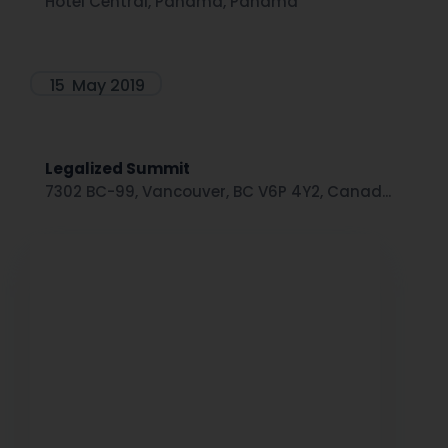
Hotel Central, Panamá, Panama
15
May 2019
Legalized Summit
7302 BC-99, Vancouver, BC V6P 4Y2, Canad...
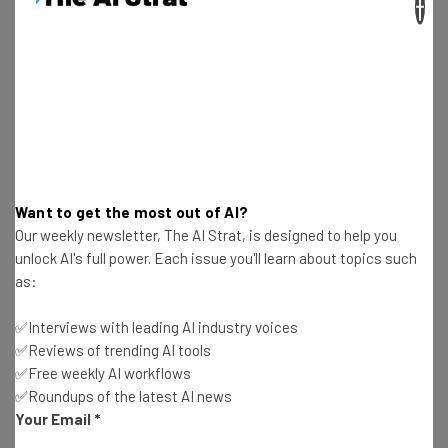
×
Salesforce, alongside other big tech companies, is
talking a big game, and it’s one that’s resonating with
many.
Want to get the most out of AI?
Our weekly newsletter, The AI Strat, is designed to help you
Get actionable AI insights and the latest
unlock AI's full power. Each issue you'll learn about topics such
resources in your inbox every
as:
Wednesday
✅Interviews with leading AI industry voices
Here’s what you can expect from The AI Strat:
✅Reviews of trending AI tools
Interviews with AI industry experts
✅Free weekly AI workflows
Test notes on the latest AI enterprise tools
✅Roundups of the latest AI news
Your Email
*
Free AI workflows your business can use
straightaway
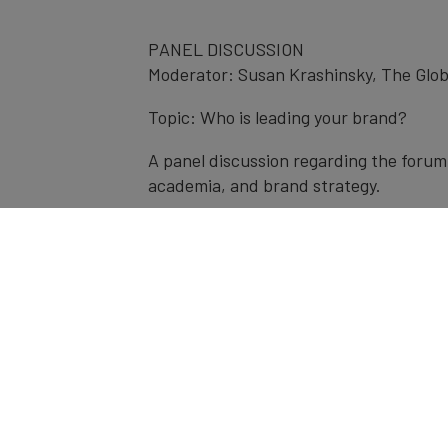
PANEL DISCUSSION
Moderator: Susan Krashinsky, The Glob
Topic: Who is leading your brand?
A panel discussion regarding the forum 
academia, and brand strategy.
Panelists:
Alan Middleton, York University
Edgar Baum, Brand Finance
Ian Madell, LEVEL5 Strategy Group
Brian Cusick, Co-founder, CalibraxKPI
Speakers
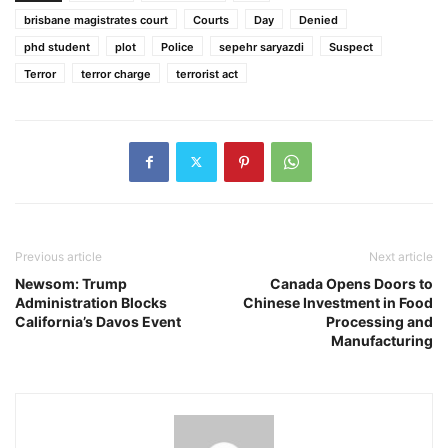
brisbane magistrates court
Courts
Day
Denied
phd student
plot
Police
sepehr saryazdi
Suspect
Terror
terror charge
terrorist act
Previous article
Next article
Newsom: Trump
Canada Opens Doors to
Administration Blocks
Chinese Investment in Food
California’s Davos Event
Processing and
Manufacturing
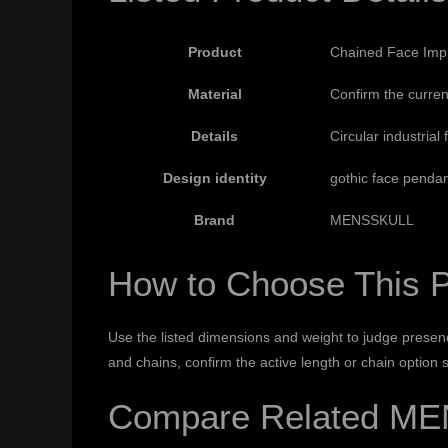
Product
Chained Face Impr
Material
Confirm the curren
Details
Circular industrial
Design identity
gothic face penda
Brand
MENSSKULL
How to Choose This 
Use the listed dimensions and weight to judge presenc
and chains, confirm the active length or chain option
Compare Related ME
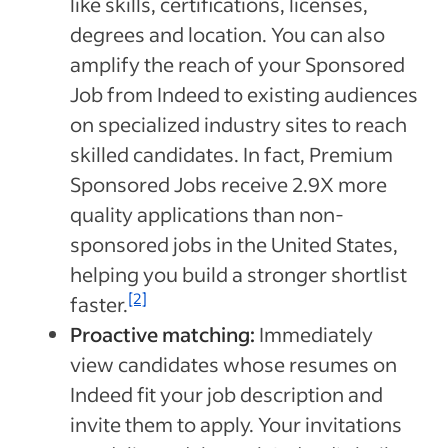
like skills, certifications, licenses,
degrees and location. You can also
amplify the reach of your Sponsored
Job from Indeed to existing audiences
on specialized industry sites to reach
skilled candidates.
In fact, Premium
Sponsored Jobs receive 2.9X more
quality applications than non-
sponsored jobs in the United States,
helping you build a stronger shortlist
[2]
faster.
Proactive matching:
Immediately
view candidates whose resumes on
Indeed fit your job description and
invite them to apply. Your invitations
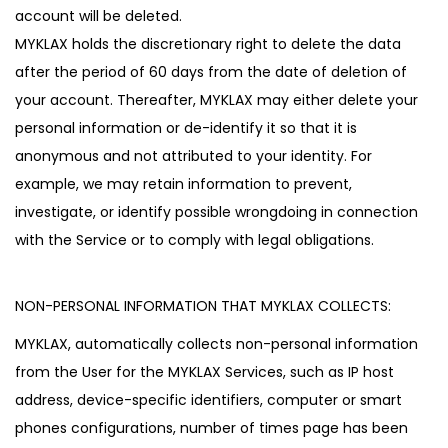
account will be deleted.
MYKLAX holds the discretionary right to delete the data
after the period of 60 days from the date of deletion of
your account. Thereafter, MYKLAX may either delete your
personal information or de-identify it so that it is
anonymous and not attributed to your identity. For
example, we may retain information to prevent,
investigate, or identify possible wrongdoing in connection
with the Service or to comply with legal obligations.
NON-PERSONAL INFORMATION THAT MYKLAX COLLECTS:
MYKLAX, automatically collects non-personal information
from the User for the MYKLAX Services, such as IP host
address, device-specific identifiers, computer or smart
phones configurations, number of times page has been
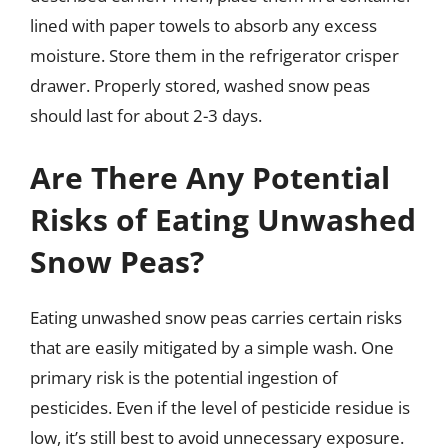
lined with paper towels to absorb any excess
moisture. Store them in the refrigerator crisper
drawer. Properly stored, washed snow peas
should last for about 2-3 days.
Are There Any Potential
Risks of Eating Unwashed
Snow Peas?
Eating unwashed snow peas carries certain risks
that are easily mitigated by a simple wash. One
primary risk is the potential ingestion of
pesticides. Even if the level of pesticide residue is
low, it’s still best to avoid unnecessary exposure.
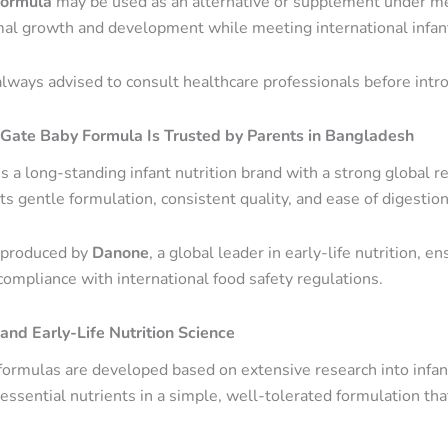
formula
may be used as an alternative or supplement under me
al growth and development while meeting international infant
always advised to consult healthcare professionals before intr
ate Baby Formula Is Trusted by Parents in Bangladesh
s a long-standing infant nutrition brand with a strong global 
ts gentle formulation, consistent quality, and ease of digestion
 produced by
Danone
, a global leader in early-life nutrition, 
compliance with international food safety regulations.
nd Early-Life Nutrition Science
ormulas are developed based on extensive research into infant
essential nutrients in a simple, well-tolerated formulation th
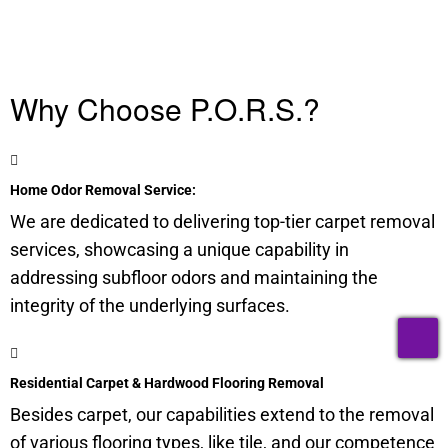
Why Choose P.O.R.S.?
Home Odor Removal Service:
We are dedicated to delivering top-tier carpet removal
services, showcasing a unique capability in
addressing
subfloor
odors and maintaining the
integrity of the underlying surfaces.
T
Residential Carpet & Hardwood Flooring Removal
Besides carpet, our capabilities extend to the removal
of various flooring types, like tile, and our competence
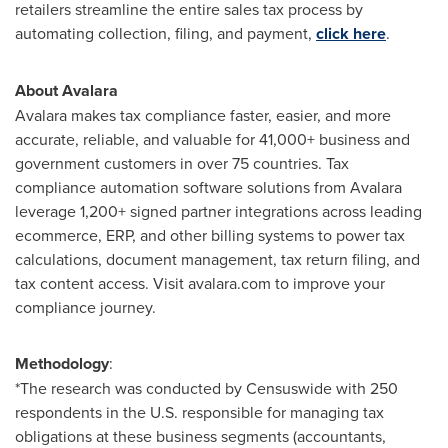
retailers streamline the entire sales tax process by
automating collection, filing, and payment,
click here
.
About Avalara
Avalara makes tax compliance faster, easier, and more
accurate, reliable, and valuable for 41,000+ business and
government customers in over 75 countries. Tax
compliance automation software solutions from Avalara
leverage 1,200+ signed partner integrations across leading
ecommerce, ERP, and other billing systems to power tax
calculations, document management, tax return filing, and
tax content access. Visit avalara.com to improve your
compliance journey.
Methodology
:
*The research was conducted by Censuswide with 250
respondents in the U.S. responsible for managing tax
obligations at these business segments (accountants,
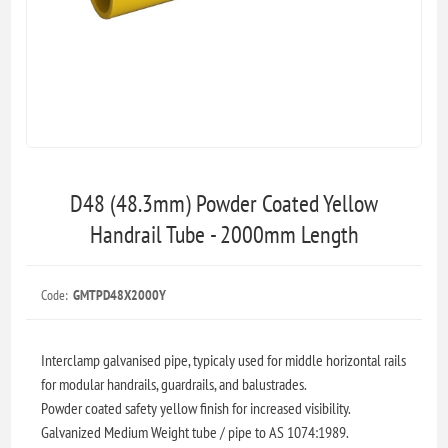
D48 (48.3mm) Powder Coated Yellow
Handrail Tube - 2000mm Length
Code:
GMTPD48X2000Y
Interclamp galvanised pipe, typicaly used for middle horizontal rails
for modular handrails, guardrails, and balustrades.
Powder coated safety yellow finish for increased visibility.
Galvanized Medium Weight tube / pipe to AS 1074:1989.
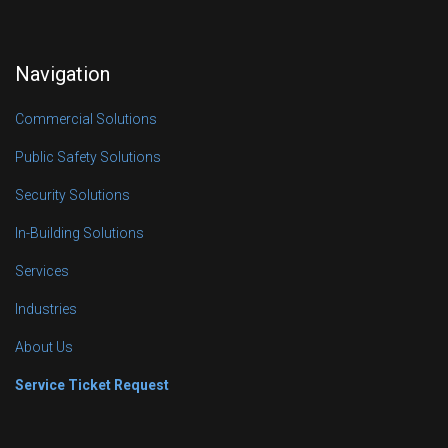
Navigation
Commercial Solutions
Public Safety Solutions
Security Solutions
In-Building Solutions
Services
Industries
About Us
Service Ticket Request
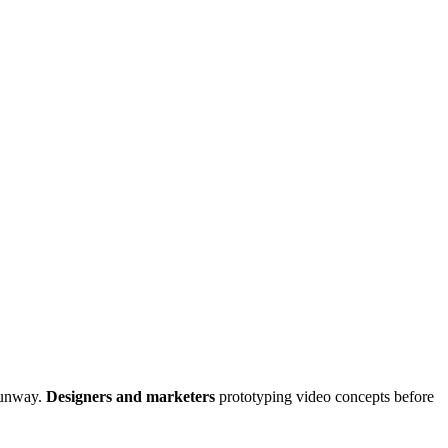
Runway.
Designers and marketers
prototyping video concepts before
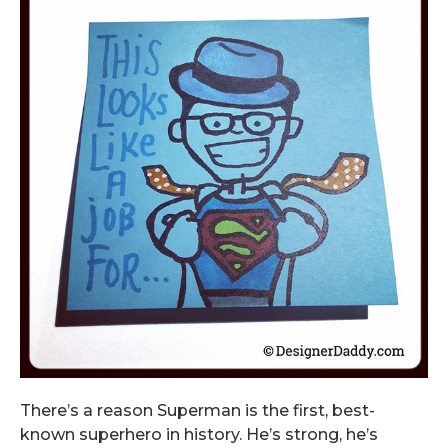
There’s a reason Superman is the first, best-
known superhero in history. He’s strong, he’s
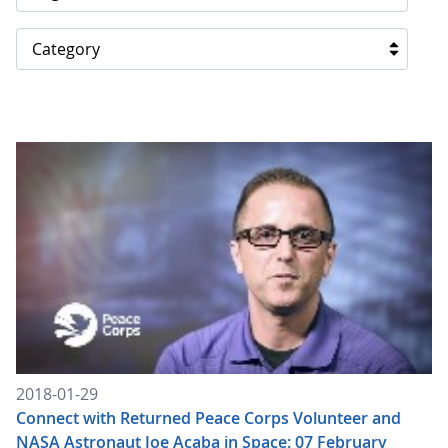
Category
2018-01-29
Connect with Returned Peace Corps Volunteer and
NASA Astronaut Joe Acaba in Space: 07 February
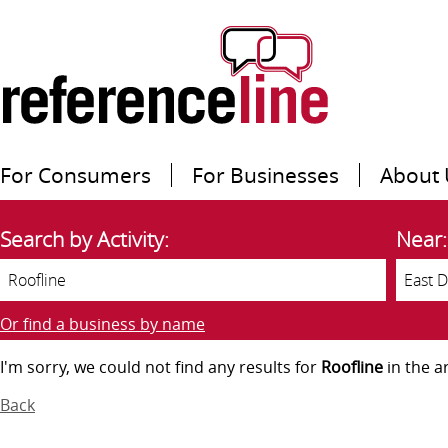
For Consumers
For Businesses
About 
Search by Activity:
Near:
Or find a business by name
I'm sorry, we could not find any results for
Roofline
in the a
Back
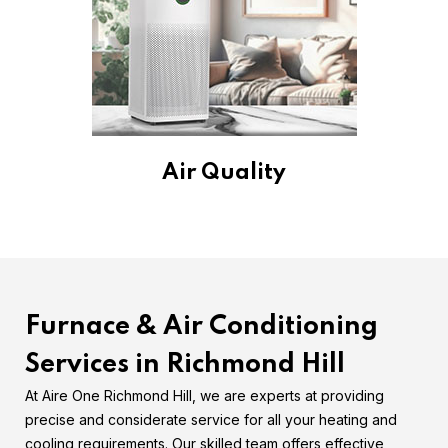
Air Quality
Furnace & Air Conditioning
Services in Richmond Hill
At Aire One Richmond Hill, we are experts at providing
precise and considerate service for all your heating and
cooling requirements. Our skilled team offers effective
* * * *
Give back the data verbatim. The pictures are not part of the copy.

__Output of the exercise__.
Hotel Central, Panamá, Panama
15
May 2019
Legalized Summit
7302 BC-99, Vancouver, BC V6P 4Y2, Canad...
×
Salesforce, alongside other big tech companies, is
talking a big game, and it’s one that’s resonating with
many.
Want to get the most out of AI?
Our weekly newsletter, The AI Strat, is designed to help you
Get actionable AI insights and the latest
unlock AI's full power. Each issue you'll learn about topics such
resources in your inbox every
as:
Wednesday
✅Interviews with leading AI industry voices
Here’s what you can expect from The AI Strat:
✅Reviews of trending AI tools
Interviews with AI industry experts
✅Free weekly AI workflows
Test notes on the latest AI enterprise tools
✅Roundups of the latest AI news
Your Email
*
Free AI workflows your business can use
straightaway
PANEL DISCUSSION
Moderator: Susan Krashinsky, The Glob
Topic: Who is leading your brand?
A panel discussion regarding the forum 
academia, and brand strategy.
Panelists:
Alan Middleton, York University
Edgar Baum, Brand Finance
Ian Madell, LEVEL5 Strategy Group
Brian Cusick, Co-founder, CalibraxKPI
Speakers
brisbane magistrates court
Courts
Day
Denied
phd student
plot
Police
sepehr saryazdi
Suspect
Terror
terror charge
terrorist act
Previous article
Next article
Newsom: Trump
Canada Opens Doors to
Administration Blocks
Chinese Investment in Food
California’s Davos Event
Processing and
Manufacturing
Product
Chained Face Impr
Material
Confirm the curren
Details
Circular industrial
Design identity
gothic face penda
Brand
MENSSKULL
How to Choose This 
Use the listed dimensions and weight to judge presenc
and chains, confirm the active length or chain option
Compare Related ME
like skills, certifications, licenses,
degrees and location. You can also
amplify the reach of your Sponsored
Job from Indeed to existing audiences
on specialized industry sites to reach
skilled candidates.
In fact, Premium
Sponsored Jobs receive 2.9X more
quality applications than non-
sponsored jobs in the United States,
helping you build a stronger shortlist
[2]
faster.
Proactive matching:
Immediately
view candidates whose resumes on
Indeed fit your job description and
invite them to apply. Your invitations
account will be deleted.
MYKLAX holds the discretionary right to delete the data
after the period of 60 days from the date of deletion of
your account. Thereafter, MYKLAX may either delete your
personal information or de-identify it so that it is
anonymous and not attributed to your identity. For
example, we may retain information to prevent,
investigate, or identify possible wrongdoing in connection
with the Service or to comply with legal obligations.
NON-PERSONAL INFORMATION THAT MYKLAX COLLECTS:
MYKLAX, automatically collects non-personal information
from the User for the MYKLAX Services, such as IP host
address, device-specific identifiers, computer or smart
phones configurations, number of times page has been
lined with paper towels to absorb any excess
moisture. Store them in the refrigerator crisper
drawer. Properly stored, washed snow peas
should last for about 2-3 days.
Are There Any Potential
Risks of Eating Unwashed
Snow Peas?
Eating unwashed snow peas carries certain risks
that are easily mitigated by a simple wash. One
primary risk is the potential ingestion of
pesticides. Even if the level of pesticide residue is
low, it’s still best to avoid unnecessary exposure.
formula
may be used as an alternative or supplement under me
al growth and development while meeting international infant
always advised to consult healthcare professionals before intr
ate Baby Formula Is Trusted by Parents in Bangladesh
s a long-standing infant nutrition brand with a strong global 
ts gentle formulation, consistent quality, and ease of digestion
 produced by
Danone
, a global leader in early-life nutrition, 
compliance with international food safety regulations.
nd Early-Life Nutrition Science
ormulas are developed based on extensive research into infant
essential nutrients in a simple, well-tolerated formulation th
Why Choose P.O.R.S.?
Home Odor Removal Service:
We are dedicated to delivering top-tier carpet removal
services, showcasing a unique capability in
addressing
subfloor
odors and maintaining the
integrity of the underlying surfaces.
T
Residential Carpet & Hardwood Flooring Removal
Besides carpet, our capabilities extend to the removal
of various flooring types, like tile, and our competence
retailers streamline the entire sales tax process by
automating collection, filing, and payment,
click here
.
About Avalara
Avalara makes tax compliance faster, easier, and more
accurate, reliable, and valuable for 41,000+ business and
government customers in over 75 countries. Tax
compliance automation software solutions from Avalara
leverage 1,200+ signed partner integrations across leading
ecommerce, ERP, and other billing systems to power tax
calculations, document management, tax return filing, and
tax content access. Visit avalara.com to improve your
compliance journey.
Methodology
:
*The research was conducted by Censuswide with 250
respondents in the U.S. responsible for managing tax
obligations at these business segments (accountants,
D48 (48.3mm) Powder Coated Yellow
Handrail Tube - 2000mm Length
Code:
GMTPD48X2000Y
Interclamp galvanised pipe, typicaly used for middle horizontal rails
for modular handrails, guardrails, and balustrades.
Powder coated safety yellow finish for increased visibility.
Galvanized Medium Weight tube / pipe to AS 1074:1989.
Navigation
Commercial Solutions
Public Safety Solutions
Security Solutions
In-Building Solutions
Services
Industries
About Us
Service Ticket Request
Runway.
Designers and marketers
prototyping video concepts before
There’s a reason Superman is the first, best-
known superhero in history. He’s strong, he’s
Category
2018-01-29
Connect with Returned Peace Corps Volunteer and
NASA Astronaut Joe Acaba in Space: 07 February
For Consumers
For Businesses
About 
Search by Activity:
Near:
Or find a business by name
I'm sorry, we could not find any results for
Roofline
in the a
Back
Air Quality
Furnace & Air Conditioning
Services in Richmond Hill
At Aire One Richmond Hill, we are experts at providing
precise and considerate service for all your heating and
cooling requirements. Our skilled team offers effective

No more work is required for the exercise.